Capitalism is an economic system based on the private ownership of the means of production and their operation for profit. Characteristics central to capitalism include private property, capital accumulation, wage labor, voluntary exchange, a price system and competitive markets.

Content 

1 A lack of consumption destroys the foundation of Capitalism.
If people decide to save their money instead of spending it, then Capitalism struggles to survive. People must be buying and selling goods and services for the economy to grow. Purchasing is what creates jobs for others. When more people are driven to purchase something specific, it creates new opportunities for growth. That’s why wealth accumulation at the top 1% of society can create shortages of income for the entry-level worker.

2. A first fair chance is not the same as ongoing equal opportunities.
The amount of wealth a person or their household controls will dictate the number of chances they have for success. With enough wealth, your chances are infinite. If you’re born into a household that is below the poverty line, you might get one chance to find the success you want. Just because Capitalism offers everyone the same first chance doesn’t mean that it is a fair system. For many, the opportunities to chase dreams are momentary at best.

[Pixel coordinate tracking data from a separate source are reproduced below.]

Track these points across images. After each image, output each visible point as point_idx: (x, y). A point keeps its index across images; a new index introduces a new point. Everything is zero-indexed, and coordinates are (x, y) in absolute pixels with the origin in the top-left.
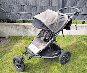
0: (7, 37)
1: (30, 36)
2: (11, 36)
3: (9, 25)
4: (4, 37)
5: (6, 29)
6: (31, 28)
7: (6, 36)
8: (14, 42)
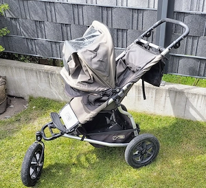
2: (35, 96)
3: (32, 70)
4: (21, 96)
5: (25, 78)
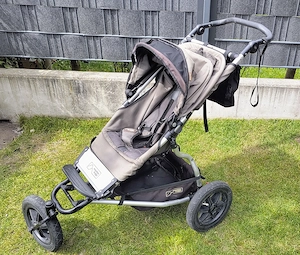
0: (15, 120)
1: (96, 118)
2: (28, 115)
3: (21, 78)
4: (5, 118)
5: (10, 91)
6: (99, 90)
7: (13, 115)
8: (36, 139)
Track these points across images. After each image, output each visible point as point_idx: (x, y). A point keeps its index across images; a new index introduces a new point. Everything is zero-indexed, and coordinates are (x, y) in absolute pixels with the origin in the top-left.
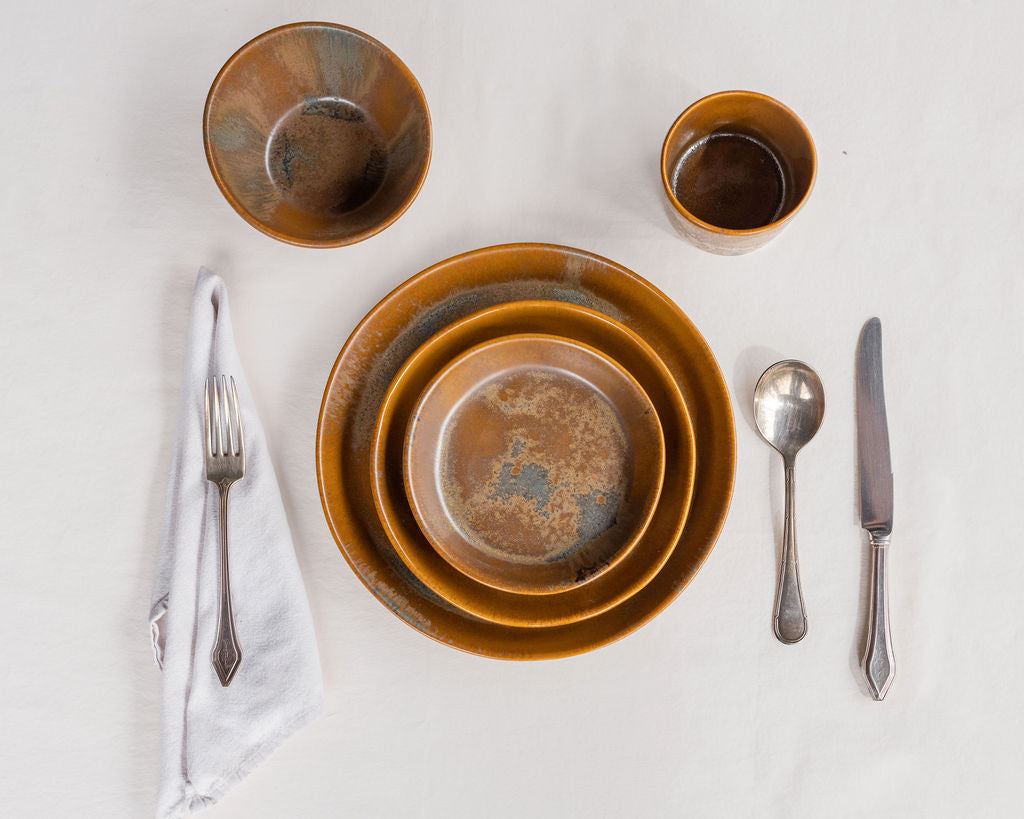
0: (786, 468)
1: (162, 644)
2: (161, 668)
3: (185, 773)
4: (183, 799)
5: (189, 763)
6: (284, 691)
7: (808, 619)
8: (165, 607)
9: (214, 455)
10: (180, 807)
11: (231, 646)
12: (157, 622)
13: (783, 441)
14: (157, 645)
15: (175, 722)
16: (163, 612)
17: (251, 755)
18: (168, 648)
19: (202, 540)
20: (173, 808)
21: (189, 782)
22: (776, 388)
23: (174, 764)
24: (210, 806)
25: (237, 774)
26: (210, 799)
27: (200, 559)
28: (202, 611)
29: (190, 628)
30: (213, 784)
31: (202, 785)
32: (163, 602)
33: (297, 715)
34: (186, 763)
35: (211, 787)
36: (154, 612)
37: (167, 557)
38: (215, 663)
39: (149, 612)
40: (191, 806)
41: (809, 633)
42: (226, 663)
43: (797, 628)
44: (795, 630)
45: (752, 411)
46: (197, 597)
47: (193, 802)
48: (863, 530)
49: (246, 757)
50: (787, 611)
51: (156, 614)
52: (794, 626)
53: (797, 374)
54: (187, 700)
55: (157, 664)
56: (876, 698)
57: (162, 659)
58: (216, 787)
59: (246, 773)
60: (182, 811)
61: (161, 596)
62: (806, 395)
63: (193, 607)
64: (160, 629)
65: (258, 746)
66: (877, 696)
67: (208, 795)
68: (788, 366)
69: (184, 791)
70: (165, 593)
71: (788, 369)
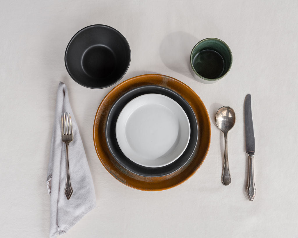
0: (225, 136)
1: (50, 188)
2: (50, 195)
3: (57, 224)
4: (57, 232)
5: (58, 221)
6: (85, 201)
7: (231, 178)
8: (51, 177)
9: (64, 134)
10: (56, 233)
11: (70, 188)
12: (49, 182)
13: (224, 129)
15: (54, 210)
16: (51, 179)
17: (77, 219)
18: (52, 189)
19: (61, 159)
20: (54, 234)
21: (58, 227)
22: (222, 114)
23: (54, 222)
24: (65, 233)
25: (72, 224)
26: (64, 231)
27: (61, 164)
28: (61, 179)
29: (58, 183)
31: (62, 227)
33: (89, 207)
34: (57, 221)
35: (65, 228)
36: (48, 179)
37: (51, 164)
38: (65, 193)
39: (46, 179)
40: (59, 233)
41: (231, 182)
42: (69, 193)
43: (228, 181)
44: (228, 182)
45: (215, 121)
46: (60, 175)
48: (246, 153)
49: (75, 219)
50: (226, 176)
51: (49, 179)
52: (228, 180)
53: (228, 110)
54: (58, 203)
55: (49, 193)
56: (250, 200)
57: (50, 192)
58: (66, 228)
59: (75, 224)
60: (57, 235)
61: (50, 174)
62: (230, 116)
63: (59, 177)
64: (50, 184)
65: (78, 216)
66: (251, 200)
67: (64, 230)
68: (226, 108)
69: (57, 229)
70: (51, 173)
71: (225, 109)
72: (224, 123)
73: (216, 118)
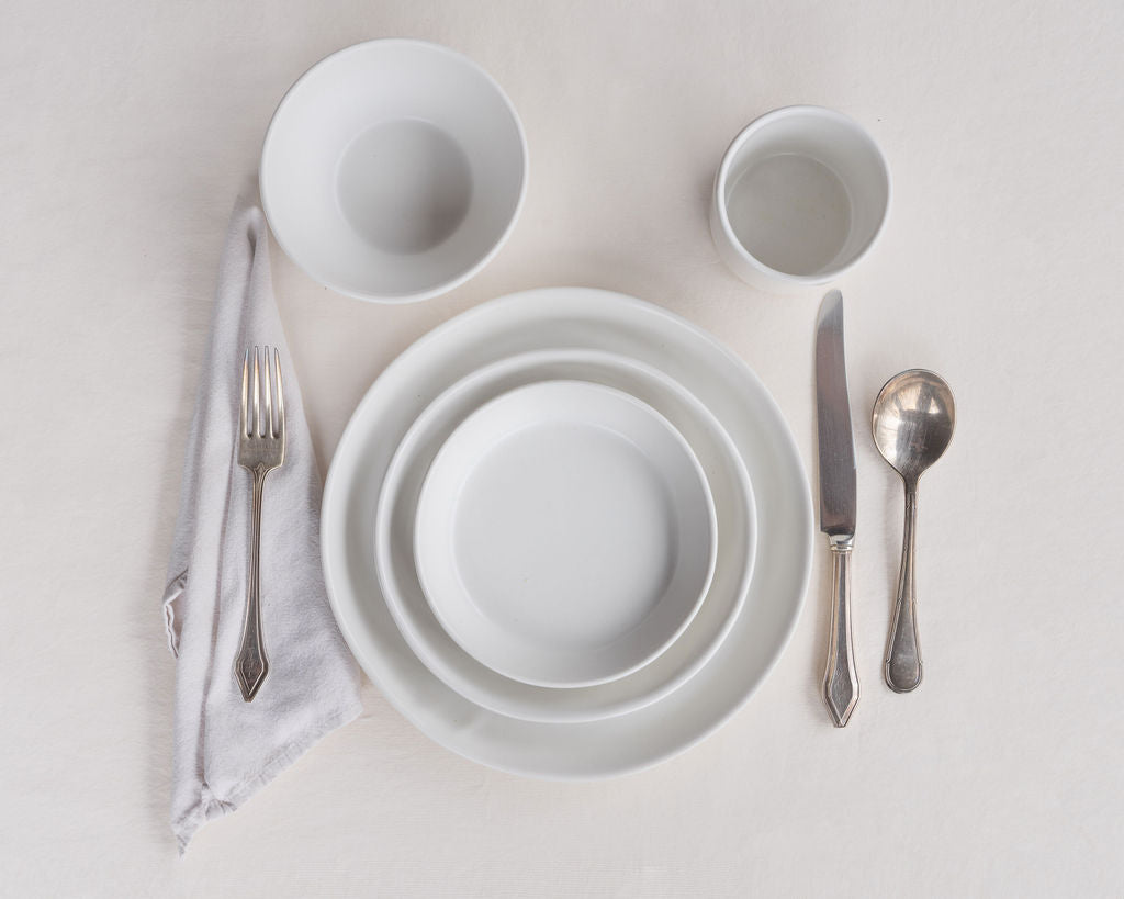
0: (906, 493)
1: (178, 628)
2: (177, 656)
3: (201, 773)
4: (197, 803)
5: (206, 763)
6: (315, 687)
8: (182, 586)
9: (250, 435)
10: (196, 810)
11: (256, 656)
12: (171, 603)
13: (904, 461)
14: (172, 630)
15: (190, 717)
16: (179, 592)
17: (278, 756)
18: (186, 635)
19: (226, 511)
20: (188, 812)
21: (205, 785)
22: (898, 403)
23: (188, 762)
24: (229, 813)
25: (263, 777)
26: (229, 804)
27: (223, 532)
28: (224, 592)
29: (210, 612)
30: (233, 788)
31: (220, 789)
32: (180, 579)
33: (330, 714)
34: (203, 763)
35: (231, 791)
36: (169, 592)
37: (185, 530)
38: (239, 674)
39: (163, 590)
40: (208, 812)
42: (251, 671)
43: (911, 675)
44: (908, 678)
46: (219, 576)
47: (210, 807)
48: (824, 534)
49: (272, 759)
50: (901, 656)
51: (172, 594)
52: (908, 672)
53: (925, 385)
54: (206, 692)
55: (171, 649)
56: (837, 724)
57: (178, 645)
58: (235, 792)
59: (271, 777)
60: (199, 816)
61: (178, 573)
62: (934, 410)
63: (215, 587)
64: (174, 611)
65: (286, 747)
66: (838, 721)
67: (228, 800)
68: (918, 376)
69: (200, 795)
70: (182, 570)
71: (914, 380)
72: (905, 437)
73: (875, 416)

3. If you can’t produce, then Capitalism says you get left behind.
It is up to each household to care for the people who are unable to care for themselves. In a true society based on Capitalism, if you are unable to support yourself in some way, then there is no responsibility to provide services or support. It doesn’t matter if you were born with a disability or someone purposely injured you to stop working. You must be essential to the survival of the society to be important.

4. Capitalism changes the emphasis on governing.
Because the state doesn’t control businesses in a Capitalist society, it must generate income from other resources. That is why taxation is a common element in this type of society. Private businesses have one large expense: labor. Because they are constantly forced to innovate, their allocation of resources is always taken away from jobs when there is a threat to their existence. Then the government taxes the profits of individuals and businesses to provide social services. At the end of the day, it is the worker who is most at risk in this society, not the business or the government.


Conclusion

 To conclude all this, we can say there is need a degree of government intervention is necessary in every capitalism so they can not misuse their monopoly power and they are not exploit their employees and suppliers for their own profits So, it’s good to focus on profit but we must not forget that we live in society and we are the one we should take care of each other.